== DATA EXTRACTS ==

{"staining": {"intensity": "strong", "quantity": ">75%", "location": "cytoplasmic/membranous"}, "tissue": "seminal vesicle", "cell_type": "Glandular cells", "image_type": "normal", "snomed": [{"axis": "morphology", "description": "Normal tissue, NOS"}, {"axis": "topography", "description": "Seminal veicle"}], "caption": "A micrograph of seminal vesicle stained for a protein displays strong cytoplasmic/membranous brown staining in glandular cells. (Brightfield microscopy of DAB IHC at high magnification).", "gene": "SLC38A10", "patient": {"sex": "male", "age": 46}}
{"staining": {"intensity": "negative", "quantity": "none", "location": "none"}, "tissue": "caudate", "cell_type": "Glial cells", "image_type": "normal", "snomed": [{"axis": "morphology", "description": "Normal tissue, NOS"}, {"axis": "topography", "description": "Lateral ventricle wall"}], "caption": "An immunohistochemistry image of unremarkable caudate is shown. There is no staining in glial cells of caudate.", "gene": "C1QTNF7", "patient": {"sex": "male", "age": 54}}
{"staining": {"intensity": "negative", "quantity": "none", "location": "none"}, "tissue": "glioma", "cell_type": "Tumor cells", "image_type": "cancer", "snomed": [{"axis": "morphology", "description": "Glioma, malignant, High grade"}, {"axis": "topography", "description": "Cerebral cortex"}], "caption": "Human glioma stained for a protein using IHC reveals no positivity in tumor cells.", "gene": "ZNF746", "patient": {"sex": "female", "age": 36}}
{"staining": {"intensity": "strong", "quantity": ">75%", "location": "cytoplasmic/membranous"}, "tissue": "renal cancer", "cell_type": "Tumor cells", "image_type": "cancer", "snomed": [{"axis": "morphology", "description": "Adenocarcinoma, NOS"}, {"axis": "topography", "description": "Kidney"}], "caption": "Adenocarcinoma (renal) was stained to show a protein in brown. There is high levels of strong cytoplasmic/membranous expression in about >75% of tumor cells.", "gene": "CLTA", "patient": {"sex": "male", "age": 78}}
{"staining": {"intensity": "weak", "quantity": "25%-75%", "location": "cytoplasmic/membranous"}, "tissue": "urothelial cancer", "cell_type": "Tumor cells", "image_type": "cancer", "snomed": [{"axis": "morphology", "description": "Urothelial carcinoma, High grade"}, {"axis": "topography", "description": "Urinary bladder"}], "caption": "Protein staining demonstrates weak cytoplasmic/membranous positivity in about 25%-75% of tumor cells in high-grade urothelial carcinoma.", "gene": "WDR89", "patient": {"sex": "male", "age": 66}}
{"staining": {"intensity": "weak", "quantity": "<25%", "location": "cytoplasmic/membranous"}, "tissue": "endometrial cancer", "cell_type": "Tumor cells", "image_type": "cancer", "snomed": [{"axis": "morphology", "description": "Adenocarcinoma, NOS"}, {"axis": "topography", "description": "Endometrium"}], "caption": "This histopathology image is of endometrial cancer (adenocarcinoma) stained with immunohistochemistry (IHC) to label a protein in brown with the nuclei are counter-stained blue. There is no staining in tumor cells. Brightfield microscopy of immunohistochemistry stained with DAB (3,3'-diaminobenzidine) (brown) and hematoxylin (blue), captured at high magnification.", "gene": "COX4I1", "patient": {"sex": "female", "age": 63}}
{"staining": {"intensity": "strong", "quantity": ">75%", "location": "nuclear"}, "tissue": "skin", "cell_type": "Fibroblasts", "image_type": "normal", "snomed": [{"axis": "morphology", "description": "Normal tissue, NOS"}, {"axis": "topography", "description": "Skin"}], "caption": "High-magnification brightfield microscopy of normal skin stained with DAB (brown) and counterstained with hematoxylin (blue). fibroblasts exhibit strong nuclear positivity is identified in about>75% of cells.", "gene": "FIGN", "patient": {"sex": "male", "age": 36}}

== ASSIGNMENT ==
Write the entries out again exactly.

== WRITTEN ANSWER ==
{"staining": {"intensity": "strong", "quantity": ">75%", "location": "cytoplasmic/membranous"}, "tissue": "seminal vesicle", "cell_type": "Glandular cells", "image_type": "normal", "snomed": [{"axis": "morphology", "description": "Normal tissue, NOS"}, {"axis": "topography", "description": "Seminal veicle"}], "caption": "A micrograph of seminal vesicle stained for a protein displays strong cytoplasmic/membranous brown staining in glandular cells. (Brightfield microscopy of DAB IHC at high magnification).", "gene": "SLC38A10", "patient": {"sex": "male", "age": 46}}
{"staining": {"intensity": "negative", "quantity": "none", "location": "none"}, "tissue": "caudate", "cell_type": "Glial cells", "image_type": "normal", "snomed": [{"axis": "morphology", "description": "Normal tissue, NOS"}, {"axis": "topography", "description": "Lateral ventricle wall"}], "caption": "An immunohistochemistry image of unremarkable caudate is shown. There is no staining in glial cells of caudate.", "gene": "C1QTNF7", "patient": {"sex": "male", "age": 54}}
{"staining": {"intensity": "negative", "quantity": "none", "location": "none"}, "tissue": "glioma", "cell_type": "Tumor cells", "image_type": "cancer", "snomed": [{"axis": "morphology", "description": "Glioma, malignant, High grade"}, {"axis": "topography", "description": "Cerebral cortex"}], "caption": "Human glioma stained for a protein using IHC reveals no positivity in tumor cells.", "gene": "ZNF746", "patient": {"sex": "female", "age": 36}}
{"staining": {"intensity": "strong", "quantity": ">75%", "location": "cytoplasmic/membranous"}, "tissue": "renal cancer", "cell_type": "Tumor cells", "image_type": "cancer", "snomed": [{"axis": "morphology", "description": "Adenocarcinoma, NOS"}, {"axis": "topography", "description": "Kidney"}], "caption": "Adenocarcinoma (renal) was stained to show a protein in brown. There is high levels of strong cytoplasmic/membranous expression in about >75% of tumor cells.", "gene": "CLTA", "patient": {"sex": "male", "age": 78}}
{"staining": {"intensity": "weak", "quantity": "25%-75%", "location": "cytoplasmic/membranous"}, "tissue": "urothelial cancer", "cell_type": "Tumor cells", "image_type": "cancer", "snomed": [{"axis": "morphology", "description": "Urothelial carcinoma, High grade"}, {"axis": "topography", "description": "Urinary bladder"}], "caption": "Protein staining demonstrates weak cytoplasmic/membranous positivity in about 25%-75% of tumor cells in high-grade urothelial carcinoma.", "gene": "WDR89", "patient": {"sex": "male", "age": 66}}
{"staining": {"intensity": "weak", "quantity": "<25%", "location": "cytoplasmic/membranous"}, "tissue": "endometrial cancer", "cell_type": "Tumor cells", "image_type": "cancer", "snomed": [{"axis": "morphology", "description": "Adenocarcinoma, NOS"}, {"axis": "topography", "description": "Endometrium"}], "caption": "This histopathology image is of endometrial cancer (adenocarcinoma) stained with immunohistochemistry (IHC) to label a protein in brown with the nuclei are counter-stained blue. There is no staining in tumor cells. Brightfield microscopy of immunohistochemistry stained with DAB (3,3'-diaminobenzidine) (brown) and hematoxylin (blue), captured at high magnification.", "gene": "COX4I1", "patient": {"sex": "female", "age": 63}}
{"staining": {"intensity": "strong", "quantity": ">75%", "location": "nuclear"}, "tissue": "skin", "cell_type": "Fibroblasts", "image_type": "normal", "snomed": [{"axis": "morphology", "description": "Normal tissue, NOS"}, {"axis": "topography", "description": "Skin"}], "caption": "High-magnification brightfield microscopy of normal skin stained with DAB (brown) and counterstained with hematoxylin (blue). fibroblasts exhibit strong nuclear positivity is identified in about>75% of cells.", "gene": "FIGN", "patient": {"sex": "male", "age": 36}}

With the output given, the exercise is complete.